When you are expecting Jesus to arrive at any moment, your view of the future changes. Long term planning loses its urgency. Salvation City’s children are all homeschooled, somewhat idiosyncratically; biblical knowledge is paramount, but the rest—history, math, science—lacks import. After all, soon nobody will be needing any of those things. So Cole goes from helicopter-why-don’t-you-read-more parenting to Tracy, who finds homeschooling intellectually taxing.

Reading is not important in Salvation City. Nor is college. Pastor Wyatt is in agreement with Cole’s parents about the television being an idiot box, but he does encourage Cole’s artistic talents.

Pastor Wyatt is an admirable creation: a born again preacher the most flamingly liberal agnostic can understand, sympathize with, and even almost like (the ‘almost’ stemming from his hatred of homosexuals). PW is neither evangelical nor, to a surprising extent, judgmental. The women of Salvation City come to church in sundresses; the music may be Christian, but it’s rock music. Alcohol is not frowned upon, nor is having a good time with friends. This easy attitude makes PW a charismatic man, adored by his flock and good-naturedly tolerated by the few non-believers in town.

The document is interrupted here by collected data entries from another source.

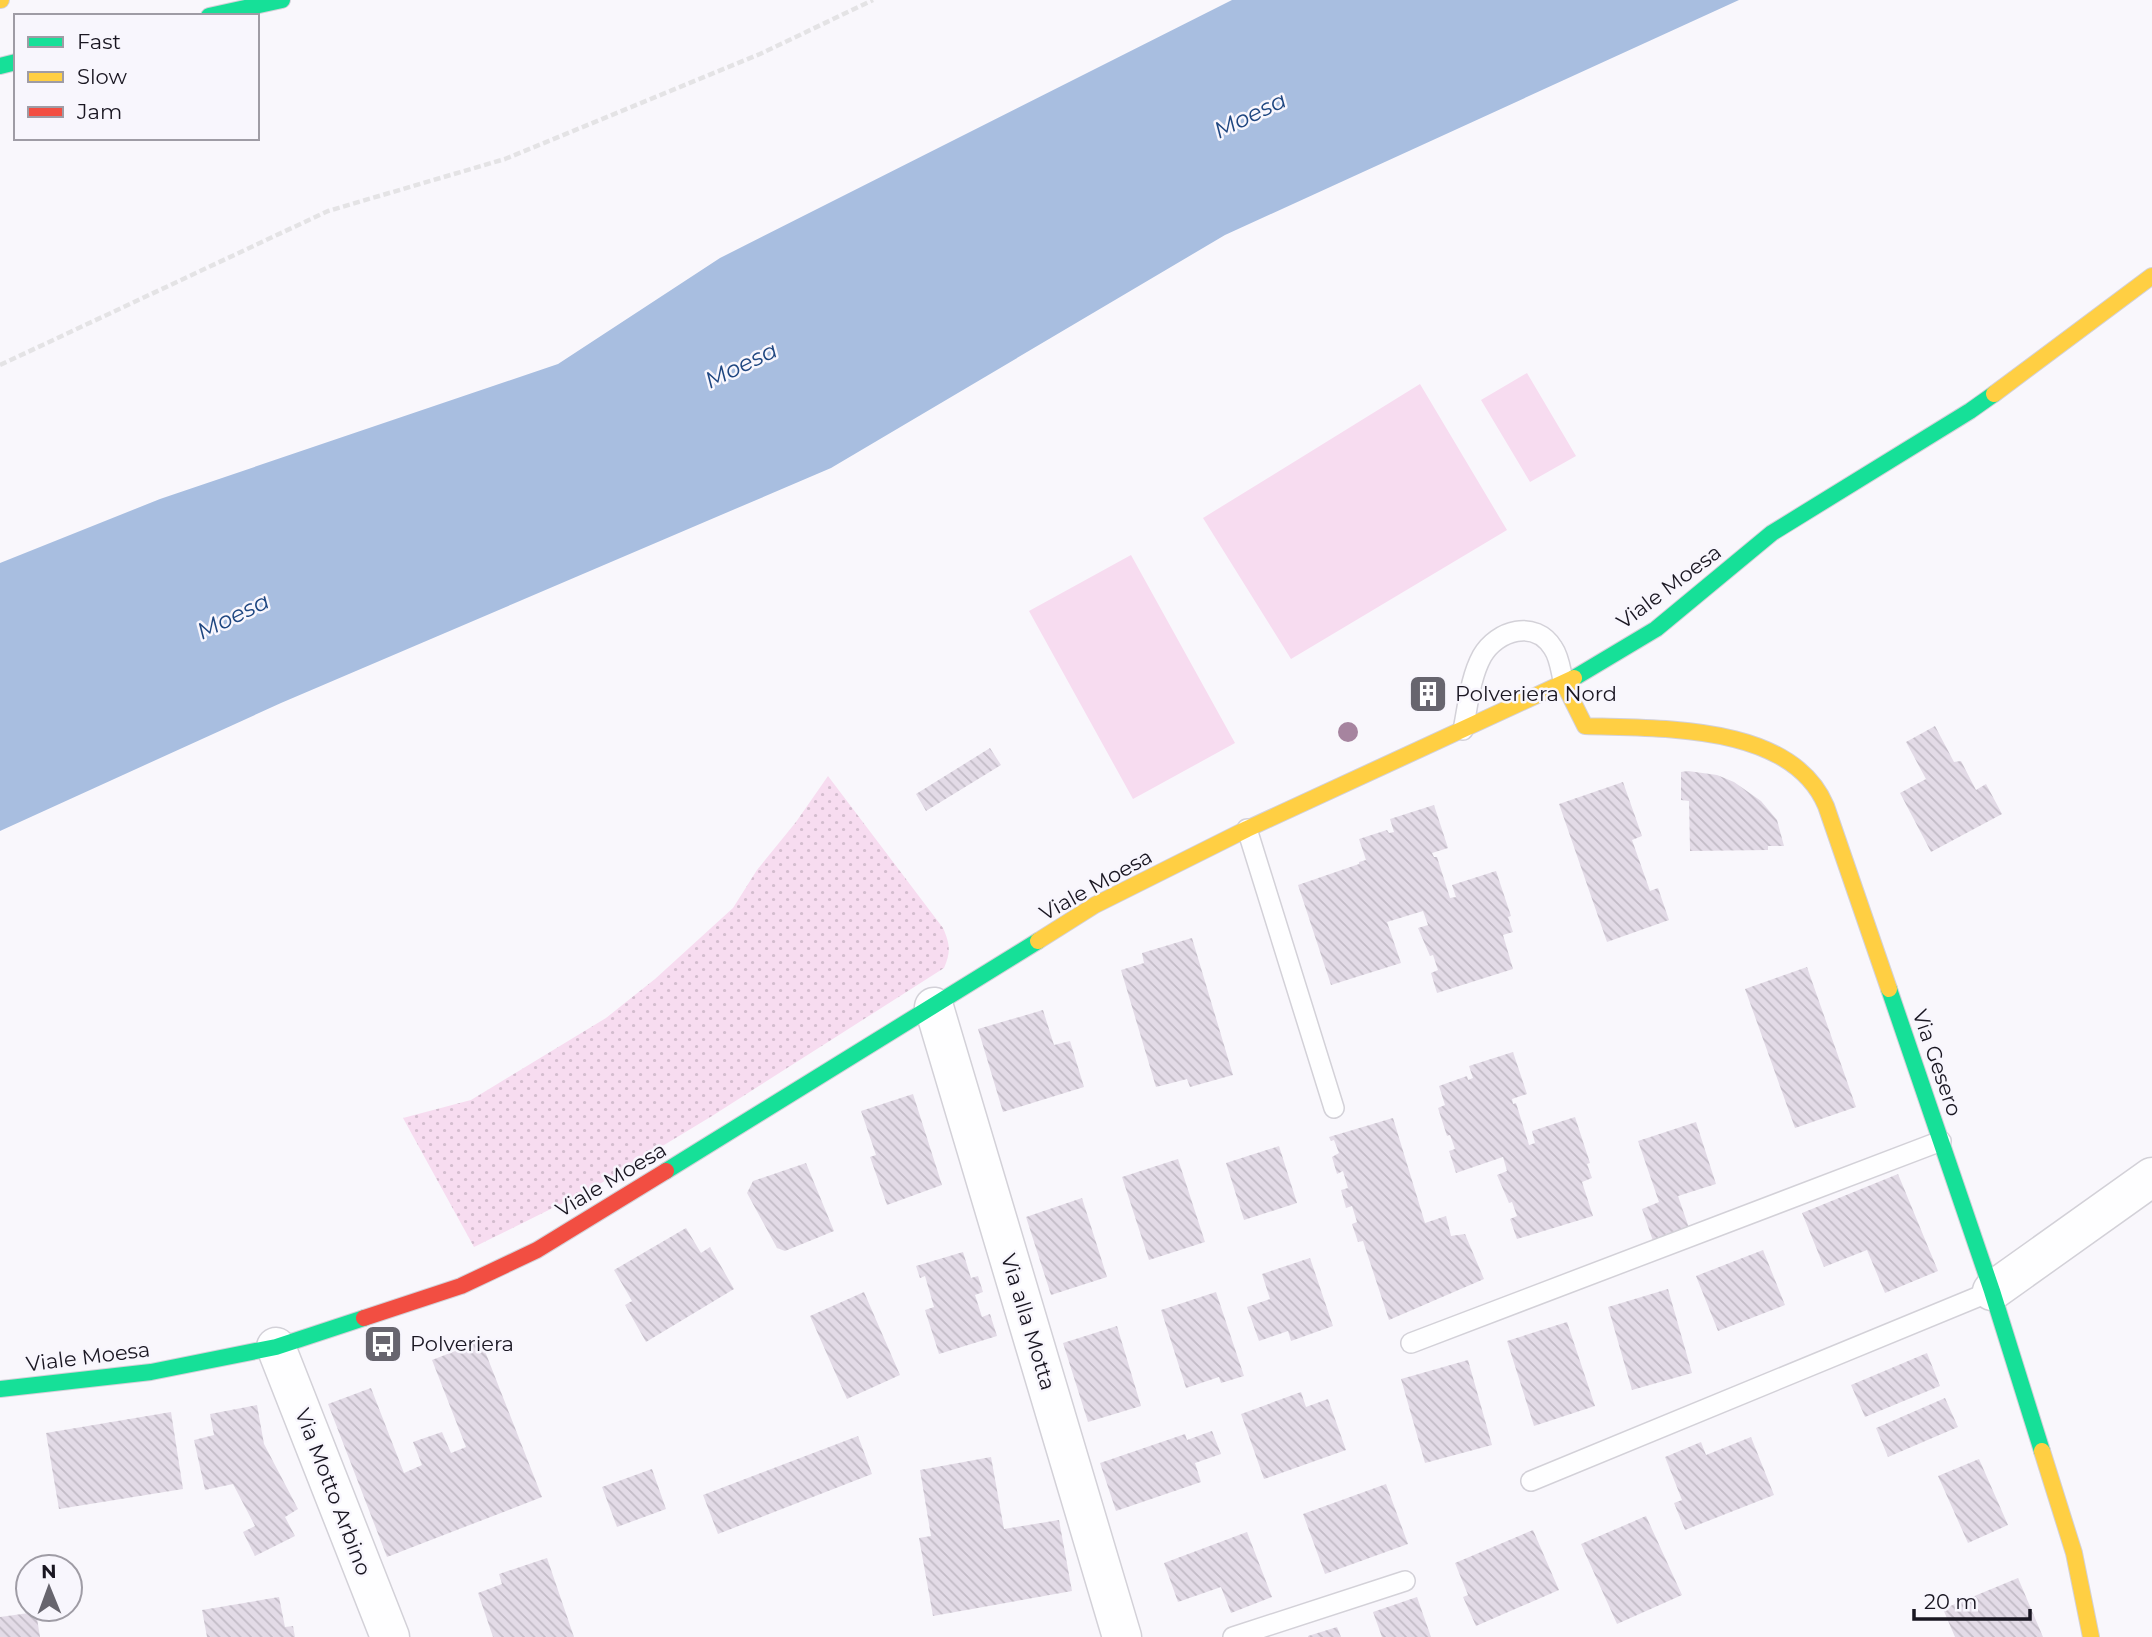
<svg xmlns="http://www.w3.org/2000/svg" width="2152" height="1637" font-family="Montserrat,sans-serif">
	<defs>
		<pattern id="park-dots" width="8" height="8" patternUnits="userSpaceOnUse" patternTransform="scale(1.75)"><rect width="8" height="8" fill="#f7dcf0"/><path d="M2 2h.1M6 6h.1" fill="none" stroke="#d3bcce" stroke-width="1.8" stroke-linecap="round"/></pattern>
		<pattern id="building-back-hatch" width="6" height="6" patternUnits="userSpaceOnUse" patternTransform="scale(1.75)"><rect width="6" height="6" fill="#e3dbe7"/><path d="M-1 5l2 2M0 0l6 6M5-1l2 2" fill="none" stroke="#c2bbc6"/></pattern>
	</defs>
	<rect width="100%" height="100%" fill="#f9f7fc"/>
	<path fill="url(#park-dots)" d="M828,776L943,928C950,944 951,952 944,968L712,1116L593,1188L474,1247L403,1118L471,1100L606,1018L655,979L733,908L757,870L796,822Z"/>
	<path fill="#f7dcf0" d="M1527,373L1576,456L1530,482L1481,400Z
		M1420,384L1507,530L1291,659L1203,518Z
		M1131,555L1235,743L1133,799L1029,611Z"/>
	<path fill="#a8bee0" d="M1232,0H1739L1225,235L831,468L281,703L0,831V563L160,499L558,364L720,258Z"/>
	<path fill="url(#building-back-hatch)" d="M1425,683L1435,685L1430,706L1420,704Z
		M1935,726L1954,762L1961,761L1976,790L1986,784L2002,814L1931,852L1900,793L1926,779L1906,742Z
		M990,748L1001,765L926,811L916,794Z
		M1688,771L1717,775L1734,782L1761,801L1777,820L1784,846H1768V850L1690,851L1689,801L1681,800V772Z
		M1623,782L1642,836L1632,840L1650,891L1658,888L1669,920L1607,942L1559,804Z
		M1434,805L1448,848L1432,853L1434,857H1437L1450,898L1456,897L1452,885L1496,871L1511,916L1508,917L1513,932L1503,935L1513,969L1437,993L1431,973L1438,970L1433,955L1430,956L1418,928L1428,925L1423,911L1387,922L1401,963L1331,985L1298,885L1359,864V862L1366,860L1359,839L1387,830L1389,833L1394,832L1390,819Z
		M1192,938L1233,1075L1190,1087L1187,1079L1156,1087L1121,970L1144,963L1142,953Z
		M1807,967L1856,1107L1795,1128L1745,989Z
		M1043,1010L1054,1045L1070,1041L1084,1087L1003,1112L978,1029Z
		M1513,1052L1527,1094L1512,1099L1513,1104L1516,1103L1529,1145L1535,1143L1532,1131L1575,1117L1590,1163L1587,1164L1592,1178L1582,1182L1593,1216L1517,1239L1510,1219L1517,1216L1512,1202L1509,1203L1497,1175L1507,1171L1503,1157L1456,1173L1449,1151L1455,1149L1450,1135L1447,1136L1438,1108L1445,1105L1439,1086L1467,1076L1468,1080L1473,1078L1469,1066Z
		M913,1094L942,1185L887,1205L870,1157L876,1155L861,1111Z
		M1393,1118L1425,1223L1446,1216L1451,1236L1465,1234L1484,1279L1389,1320L1363,1241L1358,1242L1352,1224L1357,1222L1352,1206L1346,1208L1341,1190L1348,1188L1343,1171L1337,1174L1332,1157L1339,1153L1334,1140L1331,1141L1329,1137Z
		M1696,1122L1716,1184L1678,1196L1689,1228L1653,1241L1642,1209L1659,1202L1638,1141Z
		M1279,1146L1297,1203L1244,1220L1226,1163Z
		M1178,1159L1205,1242L1149,1260L1122,1177Z
		M806,1163L834,1231L785,1251L777,1248L747,1193L753,1181Z
		M1898,1174L1938,1271L1885,1293L1867,1250L1824,1267L1802,1213Z
		M1082,1198L1107,1277L1051,1295L1026,1217Z
		M686,1228L701,1253L710,1247L734,1289L646,1342L625,1305L632,1301L614,1270Z
		M1763,1250L1785,1305L1718,1331L1696,1276Z
		M963,1252L971,1278L978,1276L983,1292L975,1295L982,1317L990,1314L997,1336L939,1354L925,1310L934,1307L925,1276L920,1278L916,1266Z
		M1310,1258L1333,1326L1291,1341L1288,1331L1259,1341L1247,1307L1270,1299L1262,1274Z
		M1668,1289L1692,1373L1632,1390L1608,1307Z
		M864,1292L900,1375L847,1399L810,1316Z
		M1216,1292L1244,1376L1221,1383L1219,1377L1186,1388L1161,1310Z
		M1567,1322L1595,1406L1534,1426L1507,1341Z
		M1117,1326L1141,1406L1088,1422L1063,1343Z
		M481,1341L542,1497L387,1557L328,1404L371,1388L404,1473L422,1465L413,1442L442,1432L451,1453L466,1447L432,1360Z
		M1927,1353L1940,1386L1865,1417L1851,1385Z
		M1468,1360L1492,1445L1425,1463L1401,1379Z
		M1301,1392L1306,1407L1328,1399L1346,1450L1264,1479L1241,1414Z
		M1945,1398L1958,1427L1888,1457L1876,1428Z
		M257,1405L264,1444L298,1509L285,1517L295,1536L255,1556L243,1532L255,1526L233,1484L205,1490L194,1440L214,1435L210,1414Z
		M171,1412L183,1489L59,1509L46,1433Z
		M1212,1431L1221,1454L1195,1463L1201,1482L1116,1511L1100,1463L1185,1434L1187,1440Z
		M858,1436L872,1474L718,1534L703,1495Z
		M1751,1437L1774,1495L1685,1530L1674,1503L1682,1500L1665,1457L1701,1442L1706,1455Z
		M991,1457L1004,1529L1059,1520L1072,1591L933,1616L919,1538L931,1536L920,1470Z
		M1979,1459L2008,1525L1968,1543L1938,1476Z
		M652,1469L666,1509L617,1527L602,1487Z
		M1386,1484L1408,1544L1325,1574L1303,1514Z
		M1646,1516L1682,1595L1617,1624L1581,1544Z
		M1533,1530L1559,1590L1476,1626L1463,1597L1468,1595L1455,1563Z
		M1247,1532L1272,1597L1231,1613L1221,1587L1178,1602L1164,1563Z
		M547,1558L574,1637H493L478,1593L502,1584L499,1574Z
		M2018,1578L2043,1637H1955L1943,1609Z
		M279,1597L285,1627L293,1626L295,1637H207L202,1610Z
		M1417,1597L1431,1637H1382L1373,1612Z
		M36,1612L40,1637H0V1617Z
		M1337,1627L1341,1637H1308V1636Z"/>
	<g fill="none" stroke-linecap="round" stroke-linejoin="round">
		<g stroke="#d3d1d8" stroke-width="22">
			<path id="lane" d="M1463,730C1468,706 1470,678 1482,656C1497,630 1535,619 1553,648C1560,658 1561,673 1564,684
				M1247,829L1334,1108
				M1411,1343L1941,1141
				M1531,1481L1992,1291
				M1233,1637L1405,1581"/>
		</g>
		<g stroke="#d3d1d8" stroke-width="41">
			<path id="street" d="M934,1007L1122,1637
				M1992,1291L2152,1177
				M276,1347L390,1637"/>
		</g>
		<g stroke="#d3d1d8" stroke-width="18">
			<path id="fast" d="M209,16L282,0
				M0,66L16,62
				M1574,678L1656,629L1772,533L1970,411L1994,394
				M1889,989L1992,1291L2042,1451
				M666,1171L1038,941
				M0,1389L151,1372L276,1347L364,1318"/>
		</g>
		<g stroke="#d3d1d8" stroke-width="18">
			<path id="slow" d="M0,0H1
				M1994,394L2152,276
				M1564,684L1585,726C1661,729 1791,723 1826,806L1889,989
				M1038,941L1095,905L1247,829L1574,678
				M2042,1451L2074,1553L2091,1637"/>
		</g>
		<g stroke="#d3d1d8" stroke-width="18">
			<path id="jam" d="M364,1318L461,1286L537,1250L666,1171"/>
		</g>
		<path stroke="#e4e3e5" stroke-width="4.5" stroke-dasharray="7 3.5" stroke-linecap="butt" d="M0,365L328,211L505,159L760,54L873,0"/>
		<use href="#lane" stroke="#fefeff" stroke-width="19"/>
		<use href="#street" stroke="#fefeff" stroke-width="38"/>
		<use href="#fast" stroke="#16e098" stroke-width="16"/>
		<use href="#slow" stroke="#ffcf43" stroke-width="16"/>
		<use href="#jam" stroke="#f24e42" stroke-width="16"/>
	</g>
	<circle fill="#a6849f" cx="1348" cy="732" r="10"/>
	<defs>
		<g id="building-square" transform="scale(2.0125)"><rect x="-9" y="-9" width="18" height="18" rx="4" fill="#67656e" stroke="#f8f6fd"/><path d="M-4-6H4V6H1V3H-1V6H-4ZM-2.5-4.3h1.7v1.8h-1.7ZM.8-4.3h1.7v1.8H.8ZM-2.5-1h1.7V.8h-1.7ZM.8-1h1.7V.8H.8Z" fill="#fff"/></g>
		<g id="bus-square" transform="scale(2.0125)"><rect x="-9" y="-9" width="18" height="18" rx="4" fill="#67656e" stroke="#f8f6fd"/><path d="M-5-6H5V4H4V6H2V4H-2V6H-4V4H-5ZM-3.5-4V0h7V-4ZM-3.5 1.2v1.5H-2V1.2ZM2 1.2v1.5H3.5V1.2Z" fill="#fff"/></g>
	</defs>
	<g fill-rule="evenodd">
		<use href="#building-square" x="1428" y="694"/>
		<use href="#bus-square" x="383" y="1344"/>
	</g>
	<g text-anchor="middle" stroke-width="5" stroke-linejoin="round" paint-order="stroke">
		<g font-size="21" fill="#191621" stroke="#f8f6fd">
			<text transform="translate(1669 587) rotate(-37)" y="7">Viale Moesa</text>
			<text transform="translate(1096 885) rotate(-29)" y="7">Viale Moesa</text>
			<text transform="translate(1937 1063) rotate(71)" y="7">Via Gesero</text>
			<text transform="translate(611 1180) rotate(-31)" y="7">Viale Moesa</text>
			<text transform="translate(1028 1322) rotate(73)" y="7">Via alla Motta</text>
			<text transform="translate(88 1357) rotate(-7)" y="7">Viale Moesa</text>
			<text transform="translate(333 1492) rotate(69)" y="7">Via Motto Arbino</text>
		</g>
		<g font-size="21" fill="#191621" stroke="#f8f6fd" text-anchor="start">
			<text x="1455" y="701">Polveriera Nord</text>
			<text x="410" y="1351">Polveriera</text>
		</g>
		<g font-size="23" font-style="italic" fill="#1e4680" stroke="#f8f6fd">
			<text transform="translate(1250 115) rotate(-26)" y="8">Moesa</text>
			<text transform="translate(741 365) rotate(-26)" y="8">Moesa</text>
			<text transform="translate(233 616) rotate(-26)" y="8">Moesa</text>
		</g>
	</g>
	<rect x="14" y="14" width="245" height="126" fill="#f8f6fd" stroke="#9f9ca5" stroke-width="2"/>
	<rect x="28" y="37" width="35" height="10" fill="#16e098" stroke="#9f9ca5" stroke-width="2"/>
	<text x="77" y="49" font-size="21" fill="#191621">Fast</text>
	<rect x="28" y="72" width="35" height="10" fill="#ffcf43" stroke="#9f9ca5" stroke-width="2"/>
	<text x="77" y="84" font-size="21" fill="#191621">Slow</text>
	<rect x="28" y="107" width="35" height="10" fill="#f24e42" stroke="#9f9ca5" stroke-width="2"/>
	<text x="77" y="119" font-size="21" fill="#191621">Jam</text>
	<g transform="translate(49 1588) rotate(359)"><circle r="33" fill="#f8f6fd" stroke="#9f9ca5" stroke-width="2"/>
	<path d="M0-5L12 26L0 18L-12 26Z" fill="#67656e"/>
	<text y="-10" font-size="19" font-weight="bold" text-anchor="middle" fill="#191621">N</text>
	</g>
	<path d="M1914 1609v10h116v-10" fill="none" stroke="#191621" stroke-width="3.5"/>
	<text x="1924" y="1609" font-size="21" fill="#191621" stroke="#f8f6fd" stroke-width="5" paint-order="stroke">20 m</text>
</svg>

As the pandemic dies down, chaos continues to reign in the larger cities, but Jesus fails to show up. His failure to appear stir unrest in Salvation City. So does the gradual rebuilding of social infrastructure, which allows relatives to begin finding the children, cousins, nieces, and nephews presumed dead. These relatives, understandably, want their kin back. Without giving away the plot, Cole finds himself in the middle of such a battle, and is terribly torn between his new family and his biological one. Now 14, he recognizes some of PW’s logic as flawed thinking, yet his love for his adopted family forbids any easy decisions.

Nunez’s feat is an amazing one, an effort none of the other “apocalypse now” books even attempts: getting into the heads of the “bad guys” and proving them well-meaning humans. Nunez makes no excuses for some of PW’s lesser behaviors, but his flaws are of the universal variety. Nunez’s adamant refusal to revert to satire, fearmongering, or sentimentality lets the reader understand the denizens of Salvation City and their fervent belief in The Rapture. These are people who need assurance of salvation.

After all, being a nonbeliever theses days ain’t no Mudd Club, or CBGB’s. We don’t have time for that, now. Instead we wander the flaming, flooding, illness-wracked planet, bereft and utterly certain we are forsaken.